DM Orchestration

DM orchestration modules in engine/dm/ provide the application-facing assistant wiring. This subsystem implements a lightweight agent architecture for a "Dungeon Master copilot" — an LLM-powered assistant that can answer rules questions, evaluate encounters, and provide actionable DM guidance during game sessions.

Components

  • model_gateway.py: model/provider abstraction boundary. Defines a ModelGateway Protocol with a single complete(prompt, *, system) method, plus a concrete OpenAIModelGateway implementation. The protocol pattern allows tests to inject stubs without touching HTTP, and makes it straightforward to add other providers (Anthropic, local models) by implementing the same interface.
  • tool_registry.py: callable tool inventory and dispatch definitions. The ToolRegistry is a name→handler dict where each handler is a Callable[[dict], dict]. Tools are registered imperatively (registry.register("lookup_rule", handler)) rather than declaratively, giving callers full control over which tools are available in a given session.
  • session_orchestrator.py: session lifecycle and orchestration state. The SessionOrchestrator composes a ModelGateway and a ToolRegistry, builds a system prompt that advertises available tools, and routes user input through the model. Currently a single-turn request/response loop — it does not yet implement tool-call parsing or multi-turn agentic execution.
  • tools/: tool implementations such as rules lookup (rules_lookup.py) and encounter balance. Each tool is a standalone function with a dict → dict signature, making tools trivially unit-testable in isolation.

Design Rationale

The DM orchestration layer is deliberately minimal — a thin shell around a model call with an extensible tool registry. This reflects several design choices:

  1. Protocol-based model abstraction — rather than coupling to a specific SDK, the ModelGateway Protocol decouples the orchestration logic from any particular LLM provider. This means the same SessionOrchestrator can run against OpenAI, a local model, or a test stub, with zero code changes in the orchestration layer.
  2. Imperative tool registration — tools are registered at runtime rather than discovered via decorators or metaclasses. This makes the tool set fully deterministic and testable: you construct a ToolRegistry, register exactly the tools you want, and pass it in. No hidden global state.
  3. Single-turn simplicity — the current implementation intentionally avoids multi-turn agentic loops, tool-call parsing, or conversation memory. The run_turn method takes user input and context, builds one prompt, gets one completion, and returns. This keeps the surface area small while the tool and model abstractions stabilize.

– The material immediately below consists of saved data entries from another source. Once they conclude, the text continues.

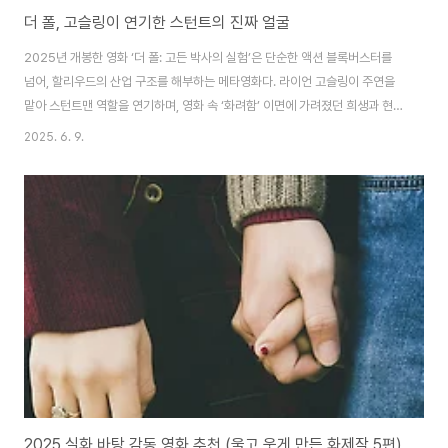
더 폴, 고슬링이 연기한 스턴트의 진짜 얼굴
2025년 개봉한 영화 ‘더 폴: 고든 박사의 실험’은 단순한 액션 블록버스터를
넘어, 할리우드의 산업 구조를 해부하는 메타영화다. 라이언 고슬링이 주연을
맡아 스턴트맨 역할을 연기하며, 영화 속 ‘화려함’ 이면에 가려졌던 희생과 현실
을 드러낸다. 이 영화는 스턴트를 단순한 볼거리로 소비해 온 관행에 질문을 던
2025. 6. 9.
지고, 콘텐츠 소비의 윤리를 관객에게 다시 묻는다.1. 보이지 않는 주연: 스턴트
맨의 서사 복권할리우드에서 스턴트맨은 언제나 그림자였다. 위험한 장면을 대
신하고, 다치고, 그 대가로 이름도 제대로 기록되지 않는다. ‘더 폴’은 이 무명의
존재를 주연으로 끌어올린다. 고슬링은 단순히 스턴트를 수행하는 연기가 아니
라, 스턴트맨이라는 직업이 가진 고통과 자존감의 문제를 정면으로 그려낸다.
영화 초반, 그..
2025 실화 바탕 감동 영화 추천 (울고 웃게 만든 화제작 5편)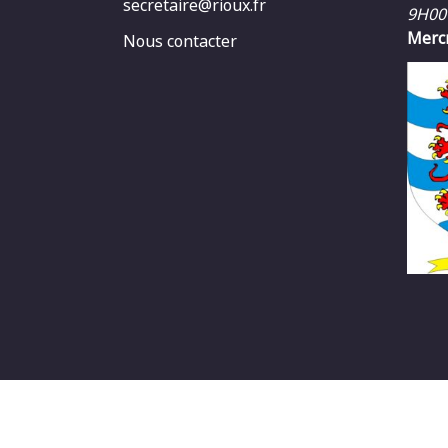
secretaire@rioux.fr
9H00
Mercr
Nous contacter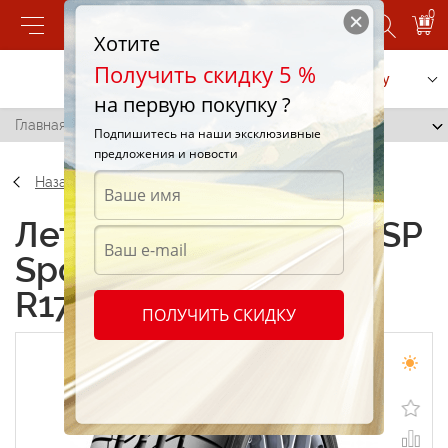
0
Хотите
Получить скидку 5 %
Позвонить
Заказать услугу
на первую покупку ?
Главная
/
Dunlop SP Sport Maxx TT 245/45 R17 99Y
Подпишитесь на наши эксклюзивные
предложения и новости
Назад
Летние шины Dunlop SP
Sport Maxx TT 245/45
R17 99Y
ПОЛУЧИТЬ СКИДКУ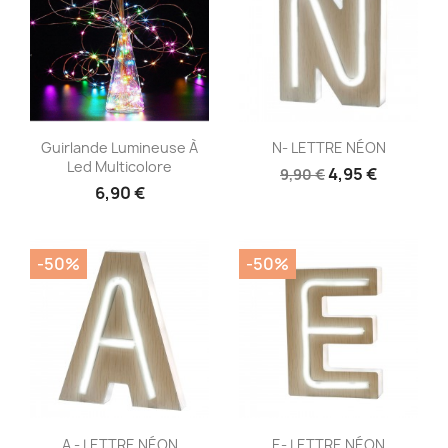
Aperçu rapide
Aperçu rapide


Guirlande Lumineuse À
N- LETTRE NÉON
Led Multicolore
4,95 €
9,90 €
6,90 €
-50%
-50%
Aperçu rapide
Aperçu rapide


A - LETTRE NÉON
E- LETTRE NÉON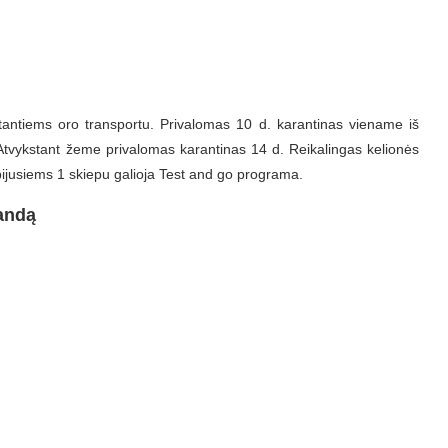
tantiems oro transportu. Privalomas 10 d. karantinas viename iš
 Atvykstant žeme privalomas karantinas 14 d. Reikalingas kelionės
ijusiems 1 skiepu galioja Test and go programa.
andą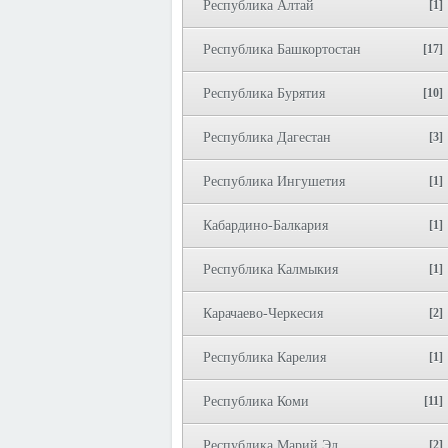
Республика Алтай
[1]
Республика Башкортостан
[17]
Республика Бурятия
[10]
Республика Дагестан
[3]
Республика Ингушетия
[1]
Кабардино-Балкария
[1]
Республика Калмыкия
[1]
Карачаево-Черкесия
[2]
Республика Карелия
[1]
Республика Коми
[11]
Республика Марий Эл
[2]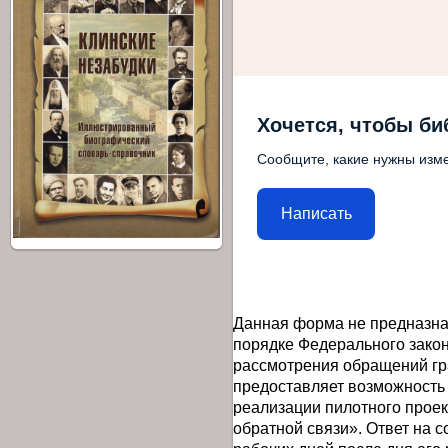
Хочется, чтобы би
Сообщите, какие нужны изме
Написать
Данная форма не предназна
порядке Федерального закон
рассмотрения обращений гр
предоставляет возможность
реализации пилотного прое
обратной связи». Ответ на 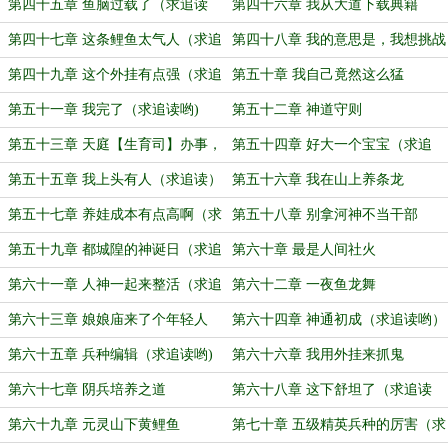
节日活动（求追读哟）
第四十五章 鱼脑过载了（求追读
第四十六章 我从大道下载典籍
哟）
第四十七章 这条鲤鱼太气人（求追
第四十八章 我的意思是，我想挑战
读哟）
你……们
第四十九章 这个外挂有点强（求追
第五十章 我自己竟然这么猛
读哟）
第五十一章 我完了（求追读哟)
第五十二章 神道守则
第五十三章 天庭【生育司】办事，
第五十四章 好大一个宝宝（求追
区区西海，安敢阻拦？
读)
第五十五章 我上头有人（求追读）
第五十六章 我在山上养条龙
第五十七章 养娃成本有点高啊（求
第五十八章 别拿河神不当干部
求追读哟）
第五十九章 都城隍的神诞日（求追
第六十章 最是人间社火
读哟）
第六十一章 人神一起来整活（求追
第六十二章 一夜鱼龙舞
读哟）
第六十三章 娘娘庙来了个年轻人
第六十四章 神通初成（求追读哟）
第六十五章 兵种编辑（求追读哟)
第六十六章 我用外挂来抓鬼
第六十七章 阴兵培养之道
第六十八章 这下舒坦了（求追读
哦）
第六十九章 元灵山下黄鲤鱼
第七十章 五级精英兵种的厉害（求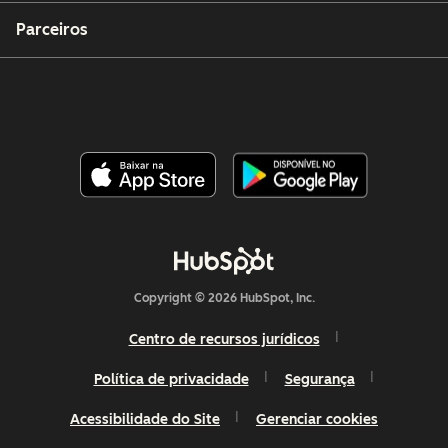
Parceiros
Copyright © 2026 HubSpot, Inc.
Centro de recursos jurídicos
Política de privacidade
Segurança
Acessibilidade do Site
Gerenciar cookies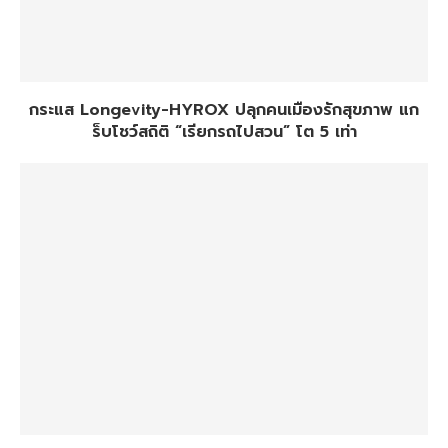
กระแส Longevity-HYROX ปลุกคนเมืองรักสุขภาพ แก
ร็บโชว์สถิติ “เรียกรถไปสวน” โต 5 เท่า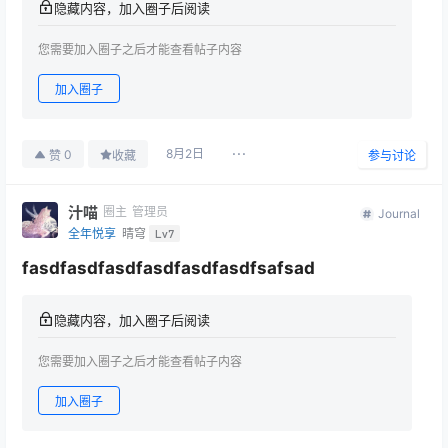
隐藏内容，加入圈子后阅读
您需要加入圈子之后才能查看帖子内容
加入圈子
8月2日
0
赞
收藏
参与讨论
汁喵
圈主
管理员
Journal
全年悦享
晴穹
Lv7
fasdfasdfasdfasdfasdfasdfsafsad
隐藏内容，加入圈子后阅读
您需要加入圈子之后才能查看帖子内容
加入圈子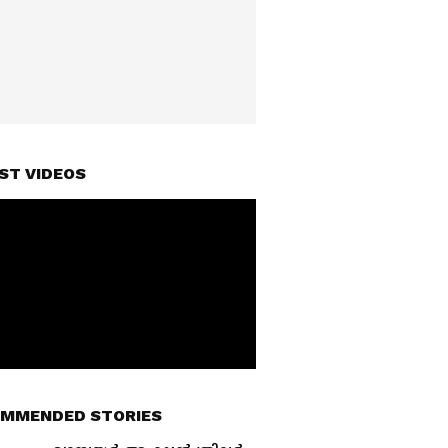
ST VIDEOS
MMENDED STORIES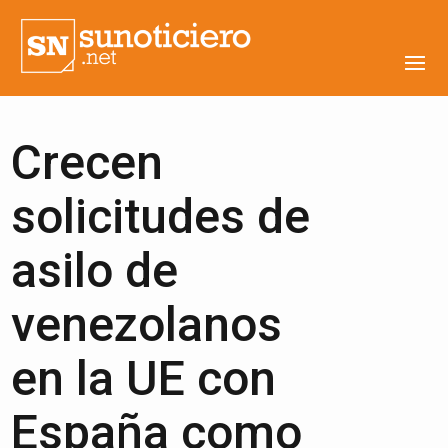
Crecen
solicitudes de
asilo de
venezolanos
en la UE con
España como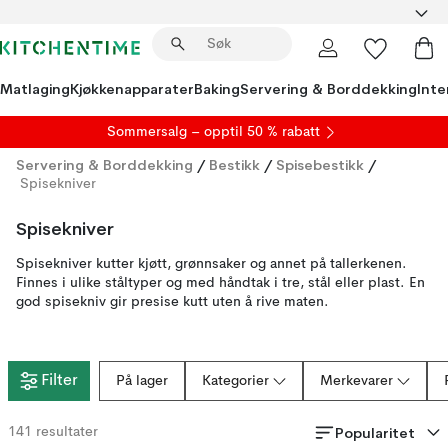
Matlaging
Kjøkkenapparater
Baking
Servering & Borddekking
Inte
S
ommersalg
– opptil 50 % rabatt
Servering & Borddekking
/
Bestikk
/
Spisebestikk
/
Spisekniver
Spisekniver
Spisekniver kutter kjøtt, grønnsaker og annet på tallerkenen.
Finnes i ulike ståltyper og med håndtak i tre, stål eller plast. En
god spisekniv gir presise kutt uten å rive maten.
Filter
På lager
Kategorier
Merkevarer
Popularitet
141
resultater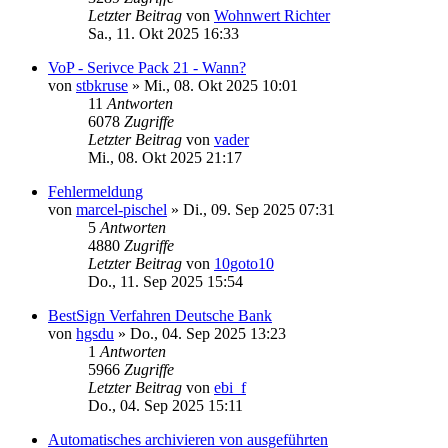
Letzter Beitrag
von
Wohnwert Richter
Sa., 11. Okt 2025 16:33
VoP - Serivce Pack 21 - Wann?
von
stbkruse
»
Mi., 08. Okt 2025 10:01
11
Antworten
6078
Zugriffe
Letzter Beitrag
von
vader
Mi., 08. Okt 2025 21:17
Fehlermeldung
von
marcel-pischel
»
Di., 09. Sep 2025 07:31
5
Antworten
4880
Zugriffe
Letzter Beitrag
von
10goto10
Do., 11. Sep 2025 15:54
BestSign Verfahren Deutsche Bank
von
hgsdu
»
Do., 04. Sep 2025 13:23
1
Antworten
5966
Zugriffe
Letzter Beitrag
von
ebi_f
Do., 04. Sep 2025 15:11
Automatisches archivieren von ausgeführten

An alternative — adopting a framework like LangChain or building a full ReAct loop — was deferred because the tool set is still small and the primary value is in getting the abstraction boundaries right before adding complexity.

Assumptions & Constraints

  • Stateless turns. The orchestrator does not maintain conversation history. Each call to run_turn is independent. Session continuity (if needed) must be managed by the caller, passing relevant context via the context dict.
  • Tools are not yet invoked automatically. The orchestrator advertises tool names in the system prompt but does not parse the model's output to detect tool-call requests. Tool execution is a planned extension, not a current capability.
  • Placeholder model wiring. OpenAIModelGateway.complete() currently returns a truncated echo of the prompt rather than making a real API call. This is flagged as a placeholder in the source — production wiring requires injecting an actual OpenAI client via client_factory.
  • No authentication or rate limiting. The orchestration layer assumes a trusted caller. Access control and usage limits are expected to be handled at the API route level in Server.
  • Mem0 as memory backend. The prototype memory layer will use Mem0 through an adapter boundary. App-db should still store raw turns and memory-operation audit rows so campaign history is inspectable.
  • Deterministic combat boundary. Combat legality and resolution belong in engine code. The model can propose structured NPC moves, but the engine validates and applies all state changes.

Conceptual Model

The DM orchestration subsystem follows a classic gateway + tools + orchestrator pattern:

User input + context
        ↓
SessionOrchestrator
   ├── builds prompt (system prompt + tool list + context + input)
   ├── calls ModelGateway.complete()
   └── returns response dict
        ↓
API route (in server/)

The ToolRegistry is injected but not yet invoked in the main loop — it currently serves only to populate the tool list in the prompt. The planned extension is straightforward: parse the model response for tool-call markers, dispatch through ToolRegistry.run(), and feed results back into a follow-up completion.

The key boundary is between orchestration (which knows about turns, prompts, and tool dispatch) and tools (which know about domain logic like rules lookup). Tools never see the model or the session — they receive a payload dict and return a result dict. This keeps tools portable and testable without any orchestration infrastructure.